Plotting Extended ML data

ggplot() +
  geom_jitter(data = slice_sample(dataML_large_summary, prop = 0.01), aes(seconds, species)) +
  geom_smooth(data = dataML_large_summary, aes(seconds, species)) +
  labs(title = 'Number of Species on a Given Point Each Year \nWhen the Number of 2.5-second intervals is Varied', 
  subtitle = 'The data are randomly sampled from 0530 to 0945 on a given point each year')
## `geom_smooth()` using method = 'gam' and formula 'y ~ s(x, bs = "cs")'

Tidying PC Data

We are going to find the number of species at each point each year when a 10 minute point count is conducted. Because there are three distinct point counts done at each point each year, I am going to take the average number of species observed across all three point counts.

dataPC_summary <- dataPC %>% 
  filter(eBird_6_code != "", point_ID_fk != 397) %>% # 397 was a practice point count at a point that was not used in the study
  rename(species = birdCode_fk, point = point_ID_fk) %>% 
  mutate(year = year(Date)) %>% 
  group_by(point, year, pointCount_ID_fk) %>% 
  summarize(nspecies = n_distinct(eBird_6_code)) %>% 
  group_by(point, year) %>% 
  summarize(species = round(mean(nspecies)))

Combining ML and PC Data

Now that we have the ML and PC data in the same format, we can merge them into a single dataframe and determine the number of minutes of ARU data that is equilivant to 10 minutes of point count data.

ML_PC_combined <- dataML_large_summary %>% 
  left_join(dataPC_summary, by = c("point", "year")) %>% 
  filter(species.x == species.y) %>% 
  group_by(point, year) %>% 
  slice_min(order_by = seconds) %>% 
  select(-species.y) %>% 
  rename(species = species.x) %>% 
  mutate(minutes = (seconds / 60))

Plotting Combined Data

Now that we have combined the data, let’s graph it to see how close my estimate is. Remember, I guessed that the ARU data would need about 10% more time than point counts to detect the same number of species.

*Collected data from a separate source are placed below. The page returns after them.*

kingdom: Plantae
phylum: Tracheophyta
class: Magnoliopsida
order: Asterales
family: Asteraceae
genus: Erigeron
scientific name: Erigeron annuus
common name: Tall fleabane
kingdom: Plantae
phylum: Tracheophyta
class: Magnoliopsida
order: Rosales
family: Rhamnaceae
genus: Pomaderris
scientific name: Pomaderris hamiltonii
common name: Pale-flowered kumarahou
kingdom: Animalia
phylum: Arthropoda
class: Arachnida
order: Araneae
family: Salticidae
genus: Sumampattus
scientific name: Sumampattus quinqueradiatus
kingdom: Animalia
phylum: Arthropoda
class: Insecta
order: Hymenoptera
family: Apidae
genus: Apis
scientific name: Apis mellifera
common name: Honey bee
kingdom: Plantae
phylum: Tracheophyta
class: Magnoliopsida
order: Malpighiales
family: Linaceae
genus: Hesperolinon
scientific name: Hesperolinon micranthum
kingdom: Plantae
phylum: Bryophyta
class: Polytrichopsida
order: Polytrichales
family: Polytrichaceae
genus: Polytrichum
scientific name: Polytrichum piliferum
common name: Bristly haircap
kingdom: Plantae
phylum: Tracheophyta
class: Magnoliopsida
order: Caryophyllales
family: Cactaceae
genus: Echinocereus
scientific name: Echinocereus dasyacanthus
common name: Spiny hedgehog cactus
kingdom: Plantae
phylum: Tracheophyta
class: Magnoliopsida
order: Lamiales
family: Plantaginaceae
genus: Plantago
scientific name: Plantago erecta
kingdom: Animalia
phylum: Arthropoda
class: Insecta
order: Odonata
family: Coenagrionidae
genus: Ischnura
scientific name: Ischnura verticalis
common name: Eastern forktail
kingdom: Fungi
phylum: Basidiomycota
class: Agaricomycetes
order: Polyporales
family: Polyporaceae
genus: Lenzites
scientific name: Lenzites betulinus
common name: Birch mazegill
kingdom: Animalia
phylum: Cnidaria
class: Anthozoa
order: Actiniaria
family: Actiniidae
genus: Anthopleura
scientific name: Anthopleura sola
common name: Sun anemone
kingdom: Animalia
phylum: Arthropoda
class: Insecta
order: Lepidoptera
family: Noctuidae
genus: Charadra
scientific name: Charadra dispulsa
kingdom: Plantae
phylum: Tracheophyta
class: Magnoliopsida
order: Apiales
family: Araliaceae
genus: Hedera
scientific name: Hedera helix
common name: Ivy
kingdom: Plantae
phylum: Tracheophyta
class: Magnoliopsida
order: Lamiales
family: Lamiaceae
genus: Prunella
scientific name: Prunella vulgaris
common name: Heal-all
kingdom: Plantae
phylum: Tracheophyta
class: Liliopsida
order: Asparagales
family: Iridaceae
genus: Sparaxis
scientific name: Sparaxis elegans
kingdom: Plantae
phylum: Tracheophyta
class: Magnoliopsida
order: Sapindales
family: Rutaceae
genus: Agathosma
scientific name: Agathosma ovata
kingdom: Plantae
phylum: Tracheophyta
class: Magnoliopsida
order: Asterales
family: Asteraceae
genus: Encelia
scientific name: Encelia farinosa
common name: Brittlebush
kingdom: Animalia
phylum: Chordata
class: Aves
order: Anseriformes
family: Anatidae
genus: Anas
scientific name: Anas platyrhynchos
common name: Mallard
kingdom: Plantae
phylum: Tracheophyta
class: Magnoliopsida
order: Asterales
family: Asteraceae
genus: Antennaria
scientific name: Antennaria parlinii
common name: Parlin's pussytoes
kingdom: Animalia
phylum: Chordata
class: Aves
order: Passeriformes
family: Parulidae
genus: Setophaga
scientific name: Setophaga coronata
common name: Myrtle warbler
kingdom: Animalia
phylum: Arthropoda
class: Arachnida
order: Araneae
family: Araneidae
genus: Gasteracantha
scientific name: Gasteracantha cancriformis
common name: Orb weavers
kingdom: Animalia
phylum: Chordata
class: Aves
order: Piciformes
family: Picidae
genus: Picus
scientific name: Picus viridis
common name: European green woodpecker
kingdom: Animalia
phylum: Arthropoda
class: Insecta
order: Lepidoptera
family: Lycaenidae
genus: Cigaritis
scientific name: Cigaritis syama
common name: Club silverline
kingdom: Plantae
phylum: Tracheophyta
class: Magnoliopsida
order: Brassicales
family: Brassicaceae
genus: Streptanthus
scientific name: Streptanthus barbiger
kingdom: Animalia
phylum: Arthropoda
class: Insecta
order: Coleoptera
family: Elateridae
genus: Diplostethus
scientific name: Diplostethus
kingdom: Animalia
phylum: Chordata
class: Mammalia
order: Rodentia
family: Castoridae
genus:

ggplot(ML_PC_combined, aes(minutes)) +
  geom_histogram(aes(y = ..density..), binwidth = 1, color = "black", fill = "white") +
  geom_density(alpha = .2, fill = "#FF6666") + # Overlay with transparent density plot
  geom_vline(aes(xintercept = mean(minutes)), color = "red", linetype = "dashed", size = 1) +
  labs(
    title = "Number of Minutes of an ARU Recording to Detect the \nSame Number of Species as a 10 Minute Point Count", 
    caption = paste("Mean Number of Minutes =", round(mean(ML_PC_combined$minutes), 1))
  )

Wow, my estimate was super close! I estimated 11 minutes (10% more than 10 minutes) and the actual number of minutes is 12.7 minutes.